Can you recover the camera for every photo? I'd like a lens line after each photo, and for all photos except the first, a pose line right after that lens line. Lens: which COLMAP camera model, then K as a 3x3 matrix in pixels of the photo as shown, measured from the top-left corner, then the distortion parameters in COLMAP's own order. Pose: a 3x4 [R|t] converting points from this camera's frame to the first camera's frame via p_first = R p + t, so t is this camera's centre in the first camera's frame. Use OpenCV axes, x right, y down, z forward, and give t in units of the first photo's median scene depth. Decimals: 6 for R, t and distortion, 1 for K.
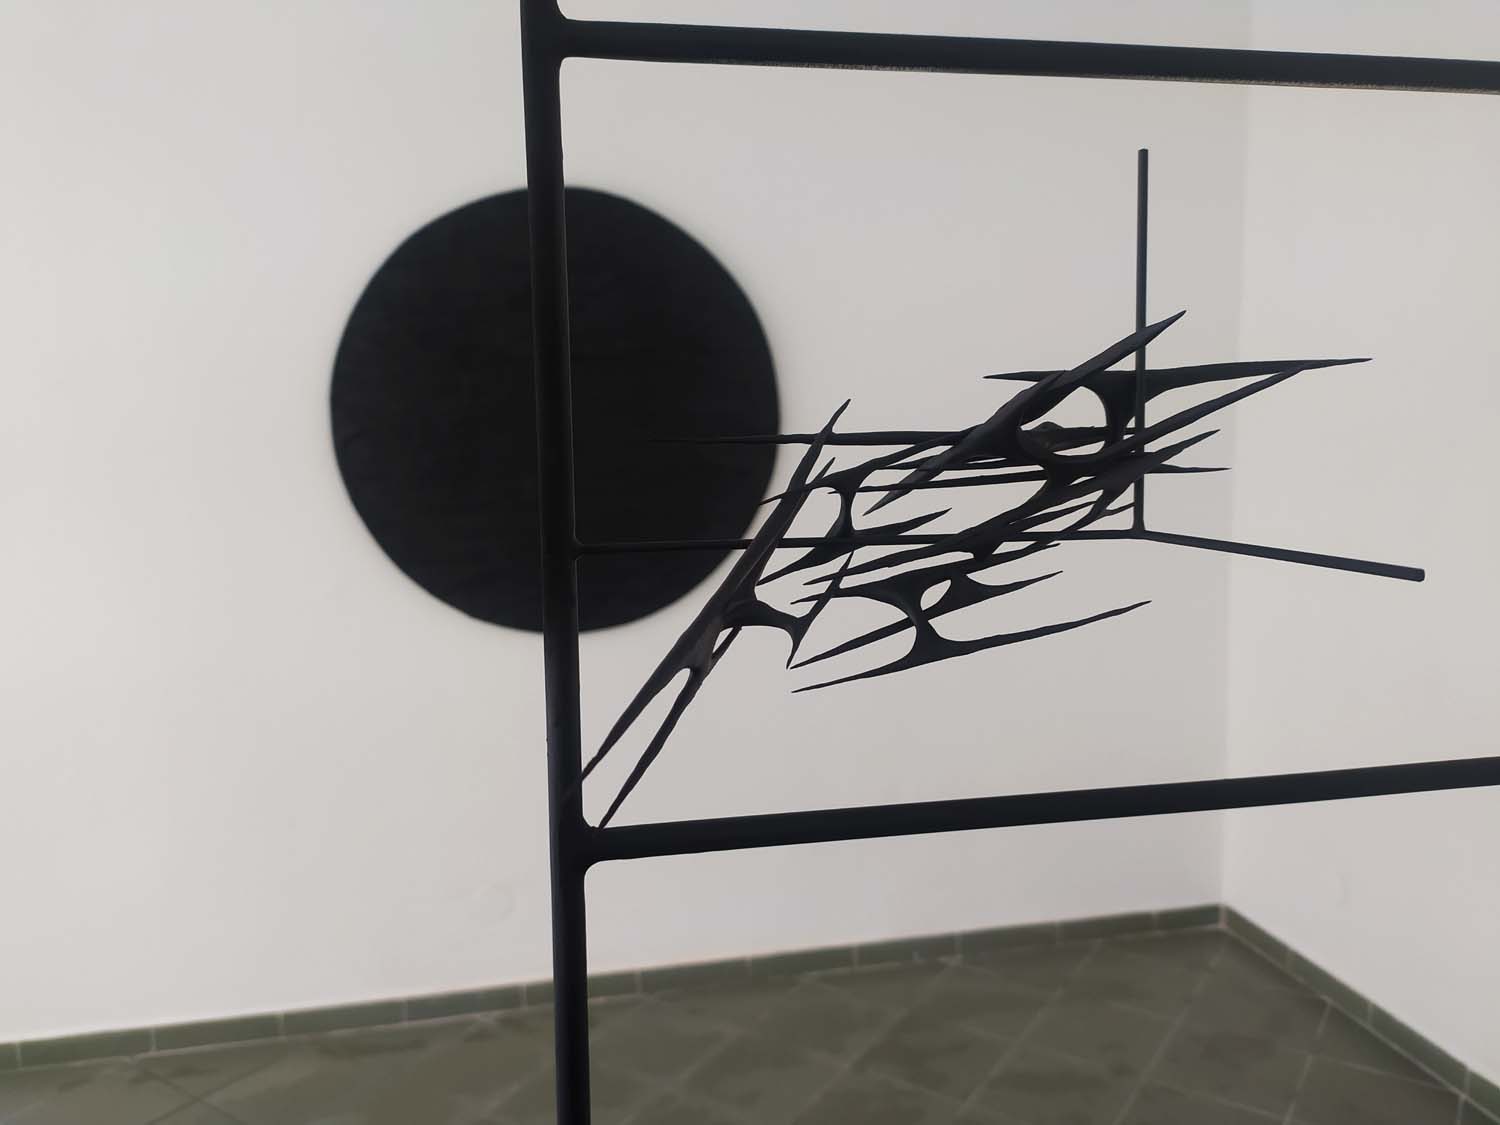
lens RADIAL K [[1122.7, 0, 765.0], [0, 1122.7, 564.4], [0, 0, 1]] dist [0.046742, -0.033555]
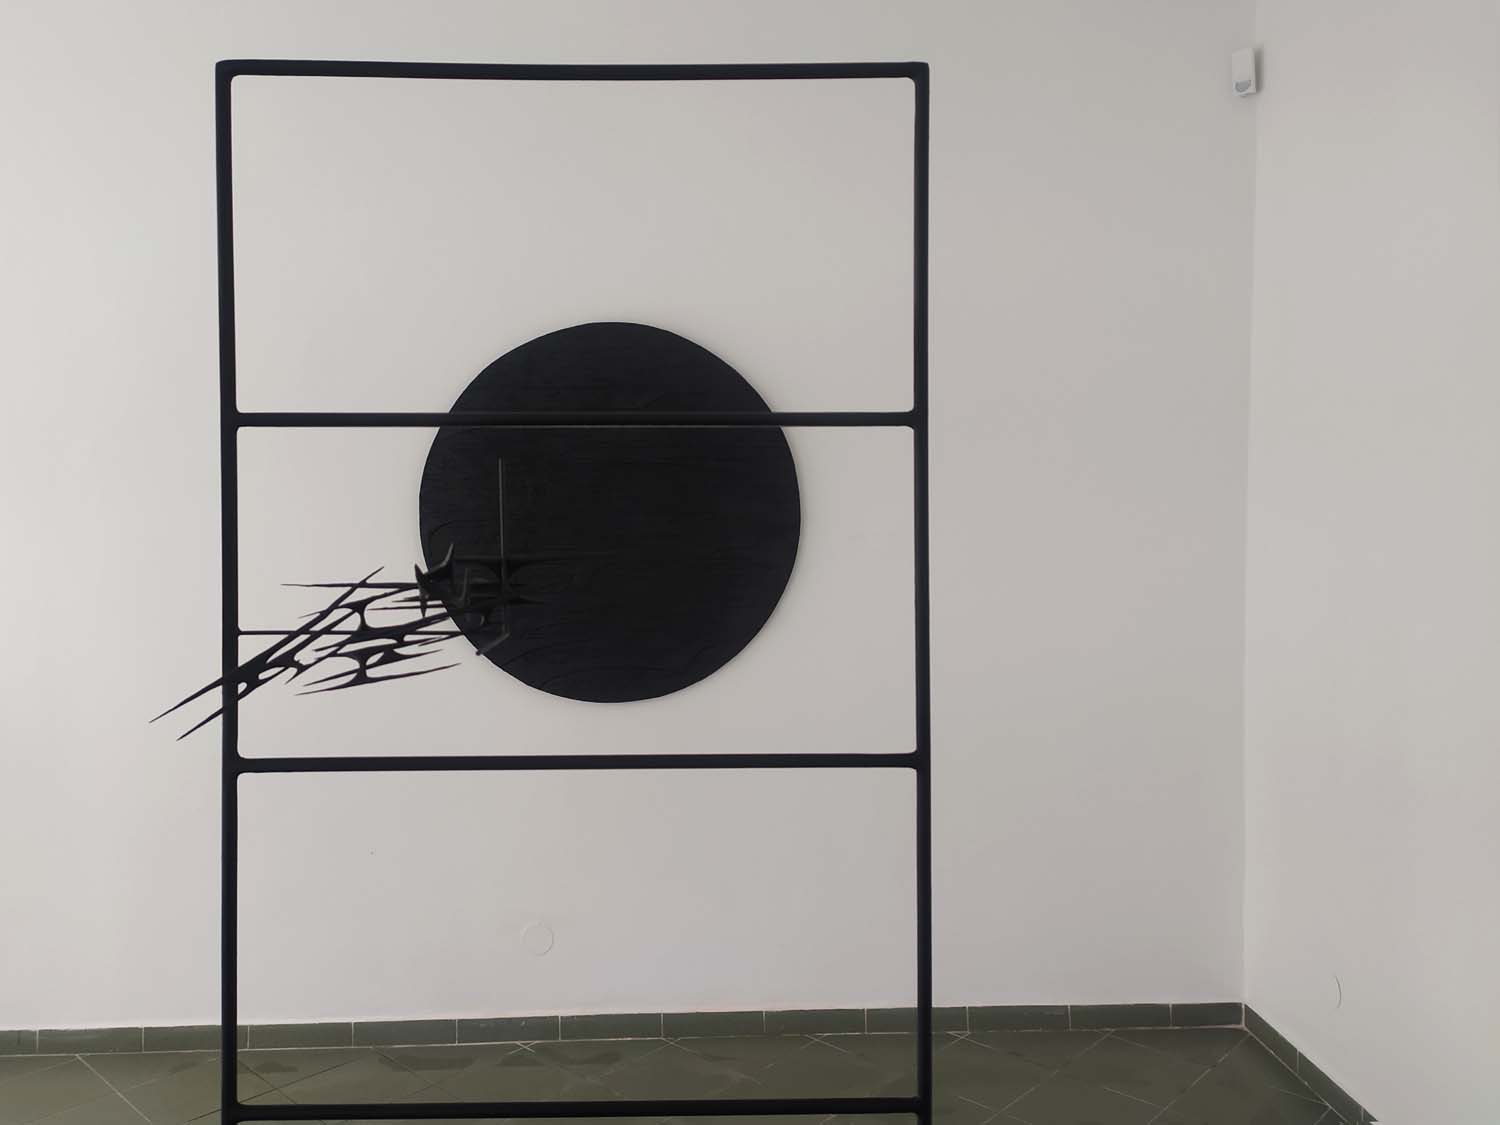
lens RADIAL K [[1152.3, 0, 747.0], [0, 1152.3, 541.1], [0, 0, 1]] dist [0.028713, -0.002877]
pose [[0.986618, 0.018780, -0.161965, 1.104875], [-0.033406, 0.995555, -0.088059, -0.023988], [0.159591, 0.092291, 0.982860, -1.045808]]
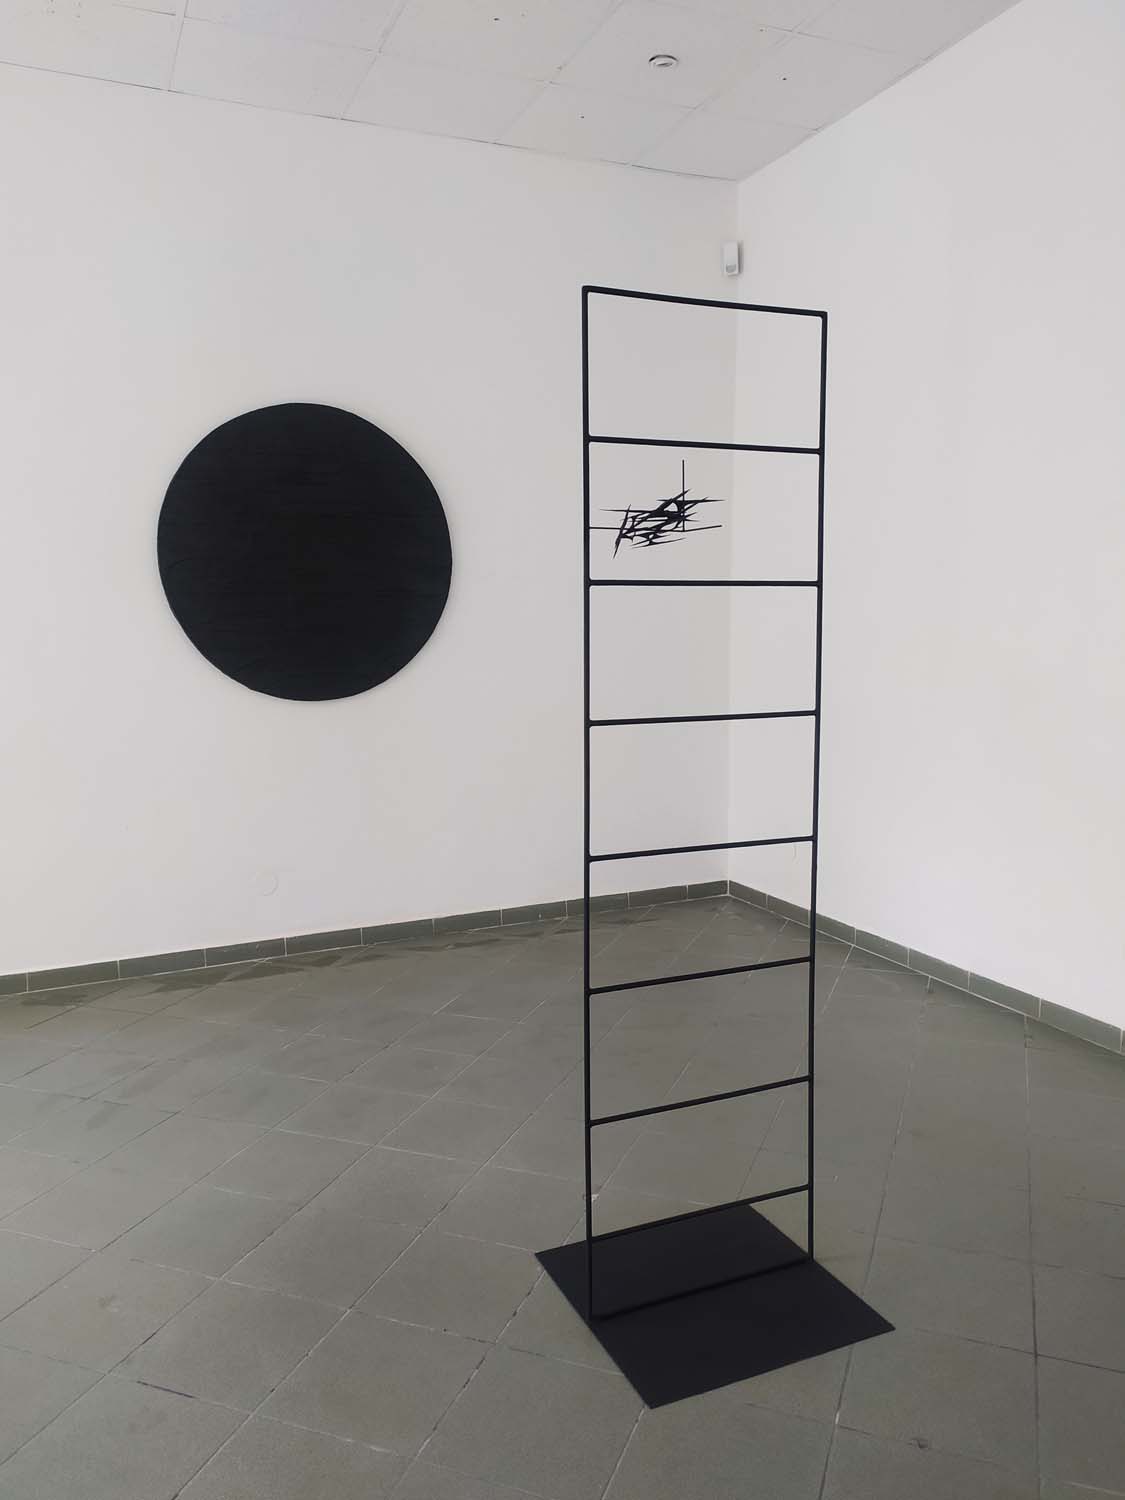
lens RADIAL K [[1122.7, 0, 562.5], [0, 1122.7, 750.0], [0, 0, 1]] dist [0.046742, -0.033555]
pose [[0.974227, -0.018958, 0.224772, -1.412736], [0.019127, 0.999816, 0.001423, 0.969650], [-0.224757, 0.002912, 0.974410, -3.969576]]
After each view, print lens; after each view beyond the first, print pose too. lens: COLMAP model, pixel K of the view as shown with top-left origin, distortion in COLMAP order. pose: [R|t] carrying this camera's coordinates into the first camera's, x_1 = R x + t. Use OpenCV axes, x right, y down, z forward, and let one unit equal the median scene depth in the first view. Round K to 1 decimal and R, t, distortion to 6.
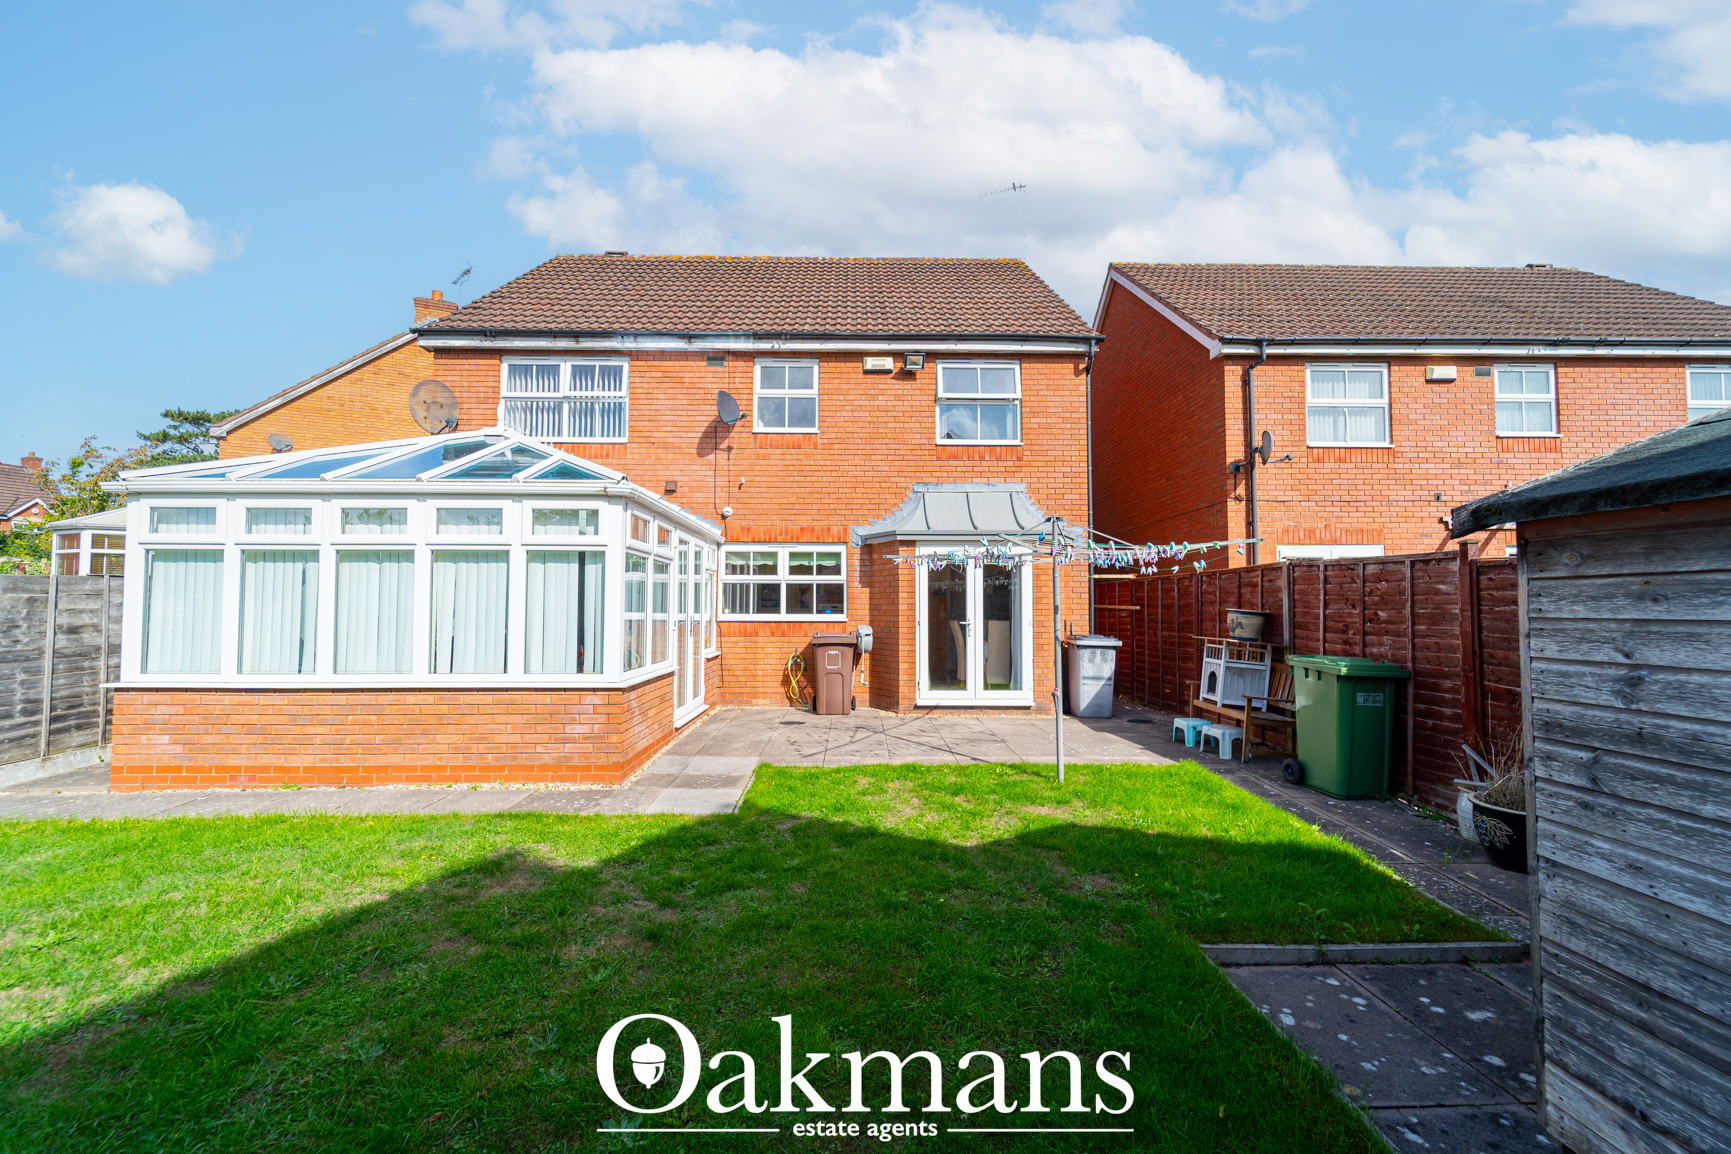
lens RADIAL K [[697.2, 0, 864.8], [0, 697.2, 583.4], [0, 0, 1]] dist [-0.000662, -0.000016]
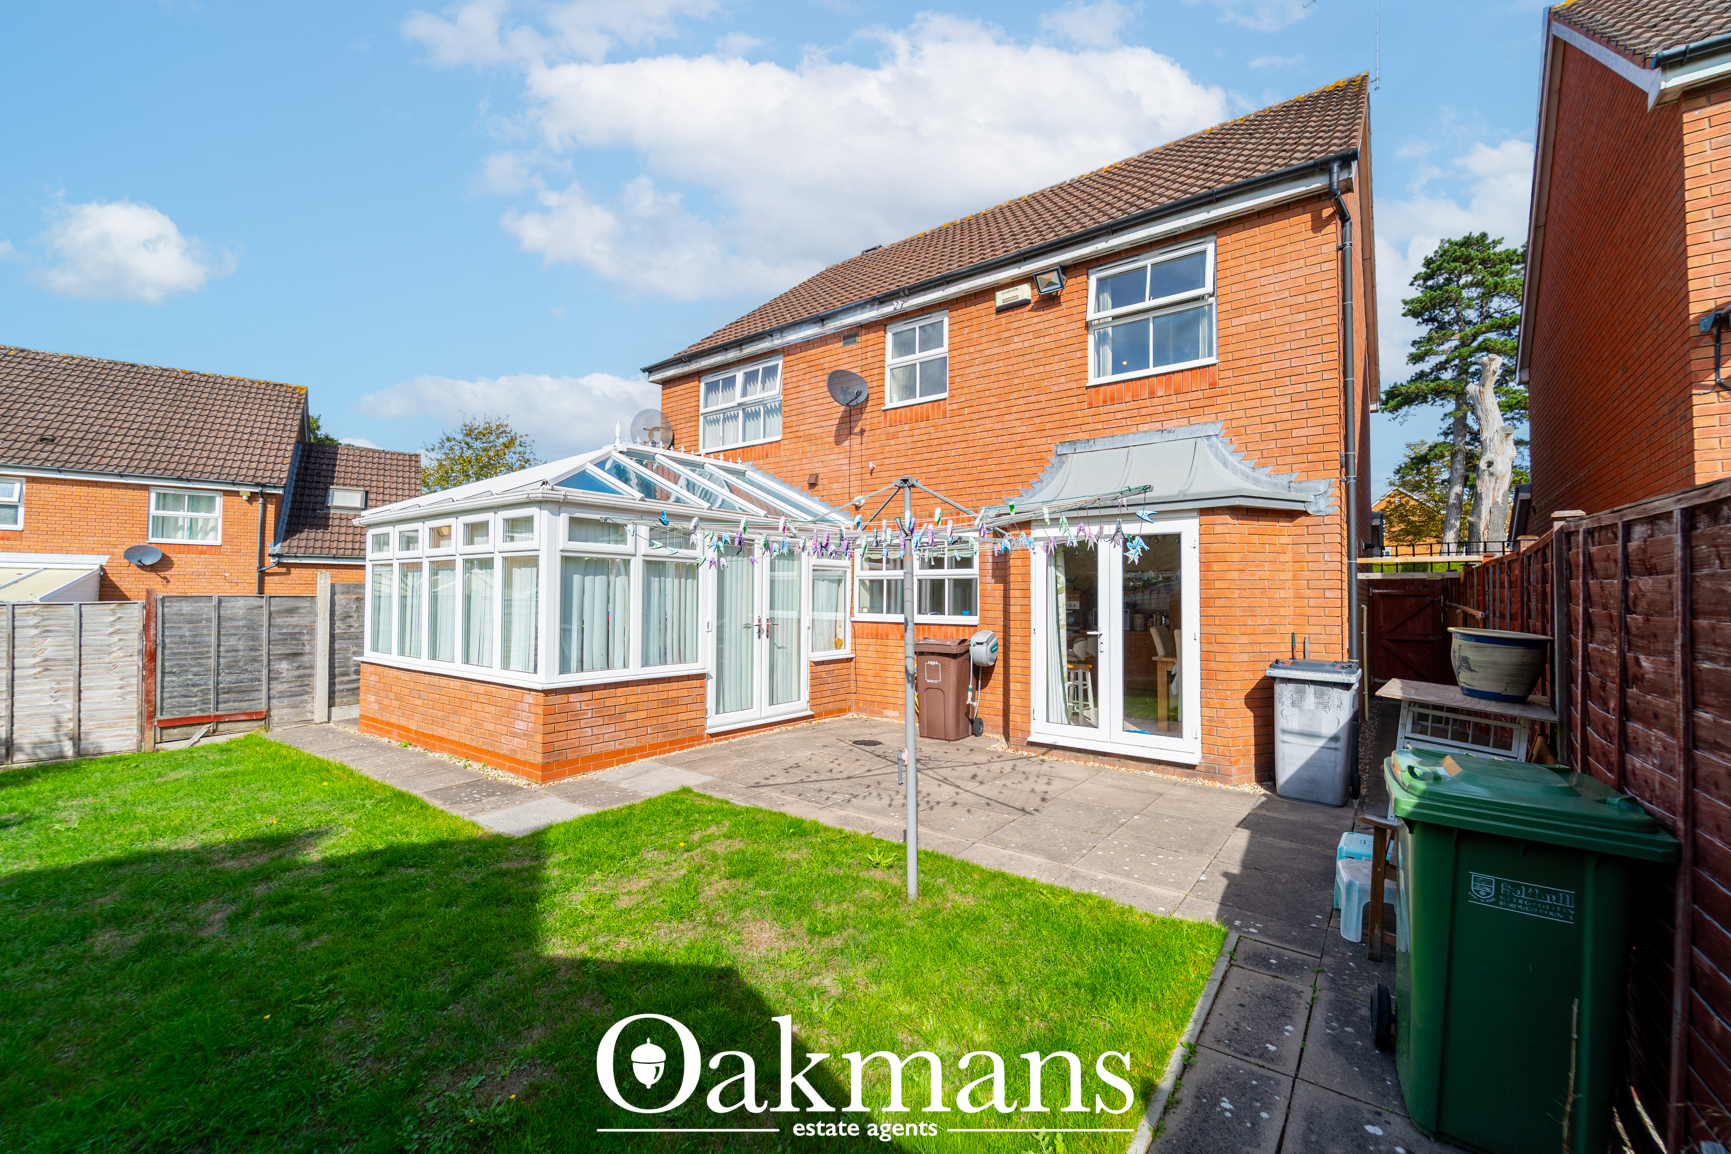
lens RADIAL K [[706.2, 0, 857.6], [0, 706.2, 577.4], [0, 0, 1]] dist [-0.000734, -0.000165]
pose [[0.787231, -0.012957, -0.616522, 0.368986], [0.016696, 0.999861, 0.000305, -0.003501], [0.616432, -0.010533, 0.787337, 0.269808]]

····················

Instructions to follow
Lay out the material above as a two-column CSV with the headers input and output, giving each instruction one row that holds its text and its answer, each in a single quoted field with line breaks replaced by spaces. Leave the pictures out.

Exercise response
input,output
"Can you recover the camera for every photo? I'd like a lens line after each photo, and for all photos except the first, a pose line right after that lens line. Lens: which COLMAP camera model, then K as a 3x3 matrix in pixels of the photo as shown, measured from the top-left corner, then the distortion parameters in COLMAP's own order. Pose: a 3x4 [R|t] converting points from this camera's frame to the first camera's frame via p_first = R p + t, so t is this camera's centre in the first camera's frame. Use OpenCV axes, x right, y down, z forward, and give t in units of the first photo's median scene depth. Decimals: 6 for R, t and distortion, 1 for K.","lens RADIAL K [[1122.7, 0, 765.0], [0, 1122.7, 564.4], [0, 0, 1]] dist [0.046742, -0.033555] lens RADIAL K [[1152.3, 0, 747.0], [0, 1152.3, 541.1], [0, 0, 1]] dist [0.028713, -0.002877] pose [[0.986618, 0.018780, -0.161965, 1.104875], [-0.033406, 0.995555, -0.088059, -0.023988], [0.159591, 0.092291, 0.982860, -1.045808]] lens RADIAL K [[1122.7, 0, 562.5], [0, 1122.7, 750.0], [0, 0, 1]] dist [0.046742, -0.033555] pose [[0.974227, -0.018958, 0.224772, -1.412736], [0.019127, 0.999816, 0.001423, 0.969650], [-0.224757, 0.002912, 0.974410, -3.969576]]"
"After each view, print lens; after each view beyond the first, print pose too. lens: COLMAP model, pixel K of the view as shown with top-left origin, distortion in COLMAP order. pose: [R|t] carrying this camera's coordinates into the first camera's, x_1 = R x + t. Use OpenCV axes, x right, y down, z forward, and let one unit equal the median scene depth in the first view. Round K to 1 decimal and R, t, distortion to 6.","lens RADIAL K [[697.2, 0, 864.8], [0, 697.2, 583.4], [0, 0, 1]] dist [-0.000662, -0.000016] lens RADIAL K [[706.2, 0, 857.6], [0, 706.2, 577.4], [0, 0, 1]] dist [-0.000734, -0.000165] pose [[0.787231, -0.012957, -0.616522, 0.368986], [0.016696, 0.999861, 0.000305, -0.003501], [0.616432, -0.010533, 0.787337, 0.269808]]"